On the new car delivery side, 2021 started off slowly but picked up by the third and fourth quarters, finishing the year at 29,280 cars. However, this volume is well below the long-term fleet replacement level needed to keep the fleet current — which is 40-45,000 cars year-in and year-out.

The net effect on the overall fleet size was a 30,000-car reduction to about 1,636,000 cars today.

What’s in store for the railcar fleet in 2022?

Going into 2022, there is a lot more optimism about the rail equipment market than there was going into 2021.

New car deliveries are expected to total 43,656 cars, a 49% increase over, and could very well be the beginning of a multi-year build cycle. The principal driver? Equipment availability.

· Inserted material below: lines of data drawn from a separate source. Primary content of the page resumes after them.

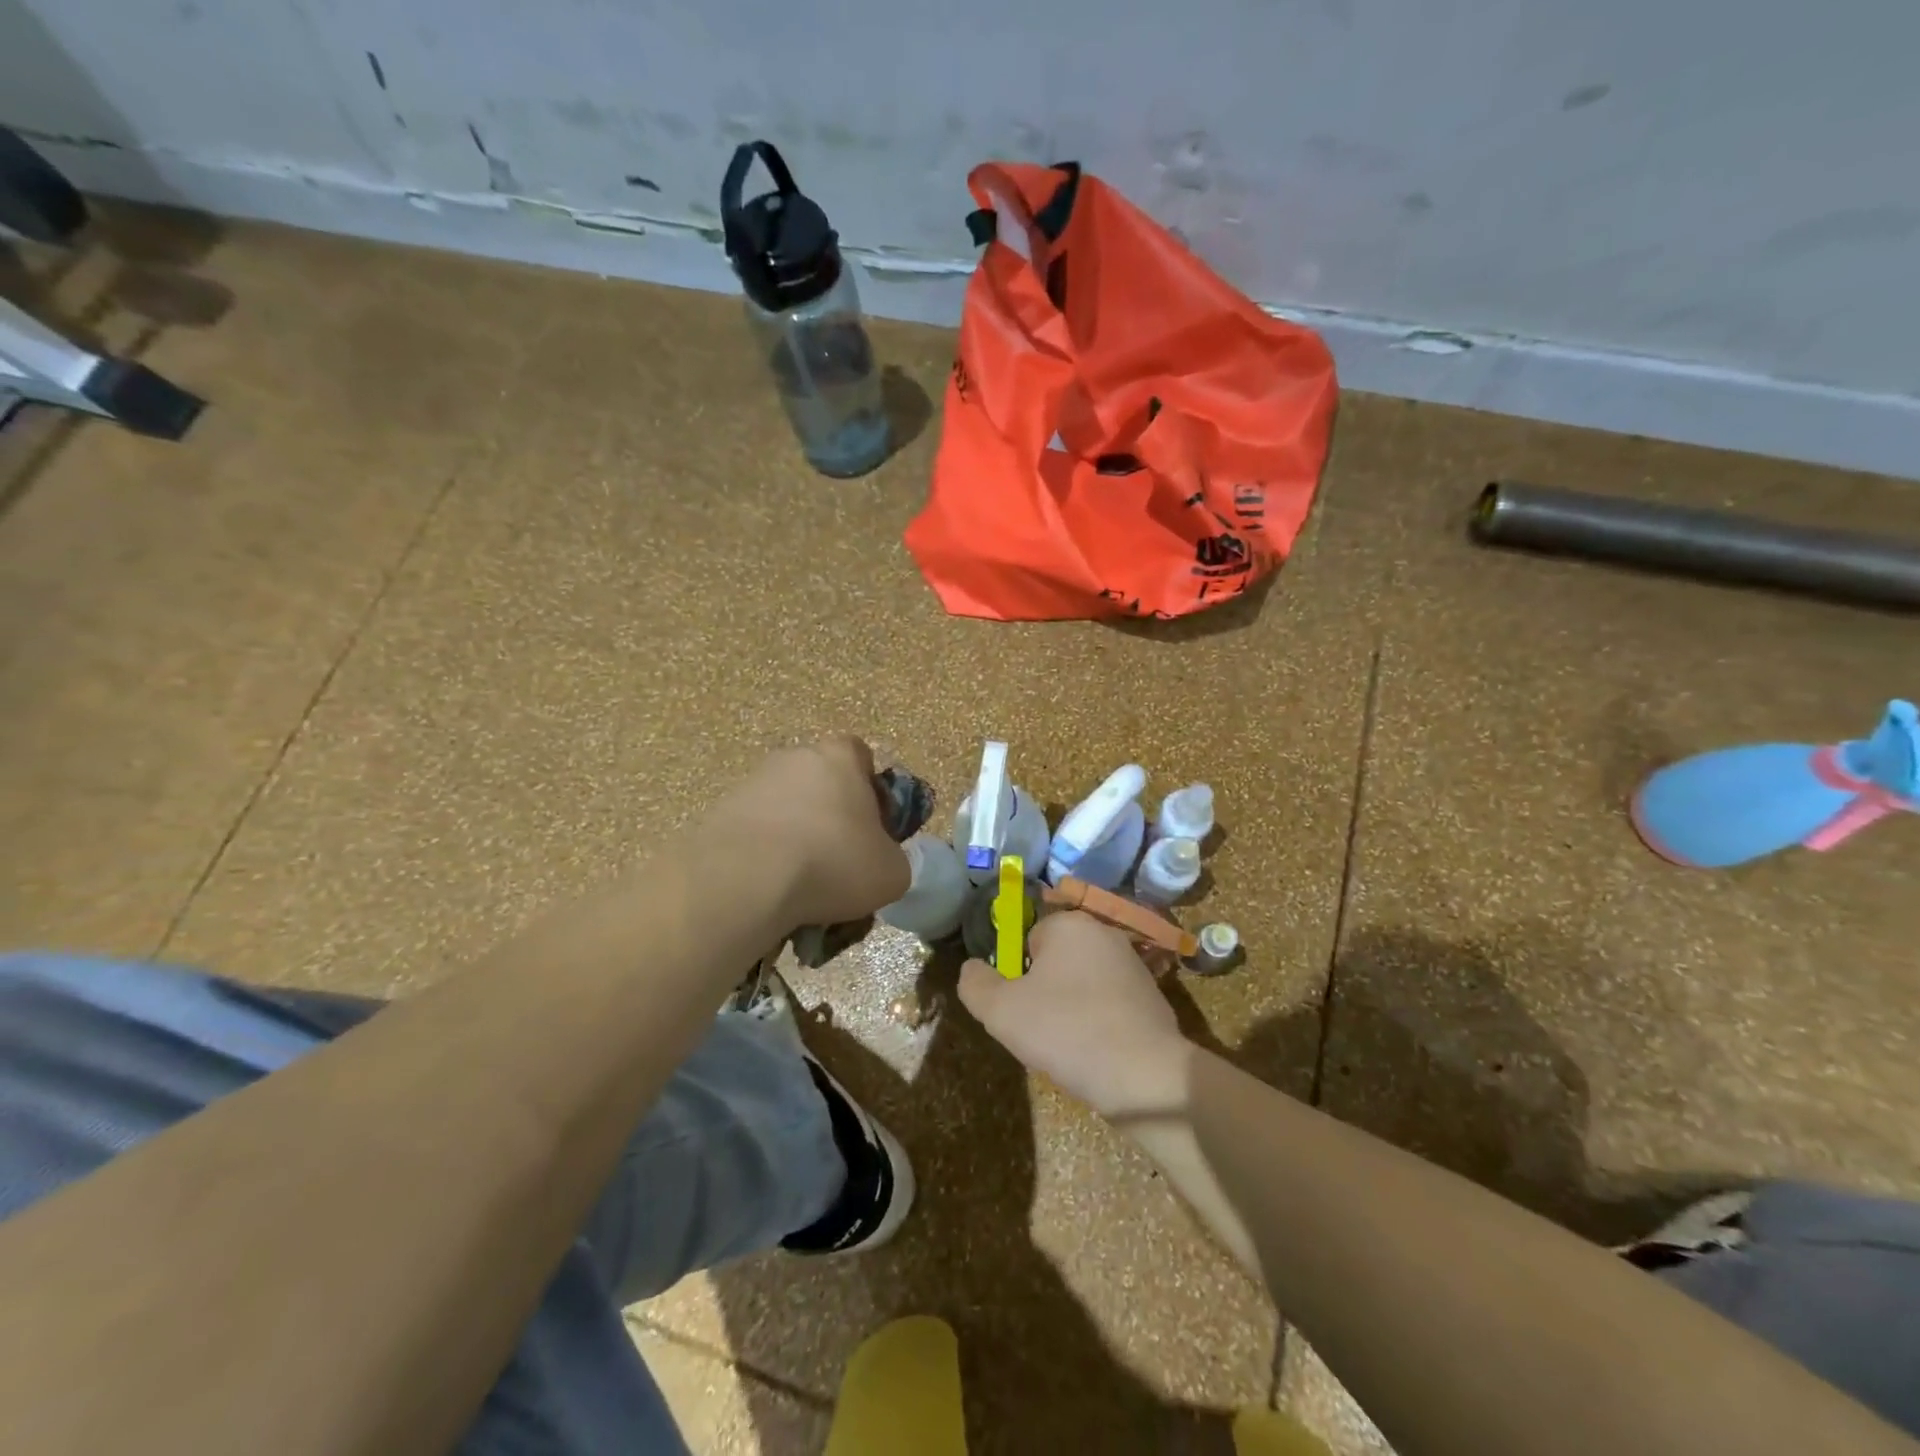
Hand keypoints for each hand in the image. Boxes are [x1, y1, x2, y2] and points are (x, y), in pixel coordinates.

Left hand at [700, 735, 911, 929]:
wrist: (746, 881)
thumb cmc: (834, 863)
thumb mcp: (892, 873)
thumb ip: (892, 858)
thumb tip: (878, 863)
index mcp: (840, 757)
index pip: (861, 756)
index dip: (870, 791)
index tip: (872, 829)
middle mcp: (794, 758)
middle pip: (821, 784)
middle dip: (830, 819)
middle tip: (839, 864)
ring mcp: (751, 783)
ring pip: (785, 811)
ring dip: (795, 841)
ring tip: (801, 890)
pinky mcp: (719, 814)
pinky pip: (754, 835)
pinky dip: (764, 859)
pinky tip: (770, 893)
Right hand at [958, 911, 1191, 1120]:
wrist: (1144, 1076)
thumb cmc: (1066, 1031)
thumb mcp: (1000, 1011)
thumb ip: (975, 984)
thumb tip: (971, 969)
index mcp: (1070, 924)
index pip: (1027, 939)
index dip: (1017, 975)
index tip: (1020, 1008)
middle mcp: (1105, 933)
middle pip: (1056, 960)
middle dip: (1044, 991)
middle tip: (1040, 1029)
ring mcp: (1134, 965)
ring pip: (1083, 983)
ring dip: (1071, 1009)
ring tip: (1069, 1046)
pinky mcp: (1153, 997)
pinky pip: (1109, 1005)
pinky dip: (1099, 1024)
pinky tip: (1097, 1053)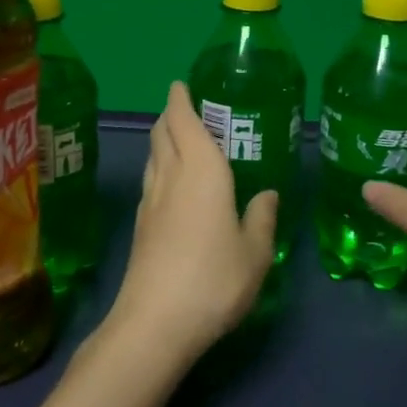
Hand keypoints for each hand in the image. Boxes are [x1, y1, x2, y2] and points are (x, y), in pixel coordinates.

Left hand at [102, 81, 278, 363]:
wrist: (155, 322)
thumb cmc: (213, 279)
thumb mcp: (254, 253)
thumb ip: (261, 218)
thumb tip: (267, 194)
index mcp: (200, 170)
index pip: (182, 119)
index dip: (179, 98)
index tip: (181, 84)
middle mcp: (170, 176)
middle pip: (161, 133)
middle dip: (170, 115)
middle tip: (189, 109)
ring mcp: (149, 201)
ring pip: (153, 156)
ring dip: (163, 140)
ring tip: (182, 141)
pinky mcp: (140, 226)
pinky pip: (151, 181)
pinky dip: (161, 168)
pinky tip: (174, 186)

Freight improvements lead to reduced equipment availability since car supply tightens and draws more cars out of storage. At some point, new car demand is needed to fill the availability gap, and new car orders increase. New cars carry a new car price, both in terms of original equipment cost and lease rates. New car lease rates tend to pull up the lease prices of existing cars — and have a direct linkage to car availability or lack thereof — which is what started the chain of events in the first place.

Freight volumes will finally decide to have a sustained recovery, not 2021’s two steps forward, one step back pace. The rail car surpluses will continue to shrink, but at a slower pace than in 2021. Retirements will remain well above the long-term replacement trend. New car orders will be healthy-to-strong, with the backlog rising some — deliveries should mostly offset the order rate. Finally, and at least what the lessors have been waiting for… higher lease rates.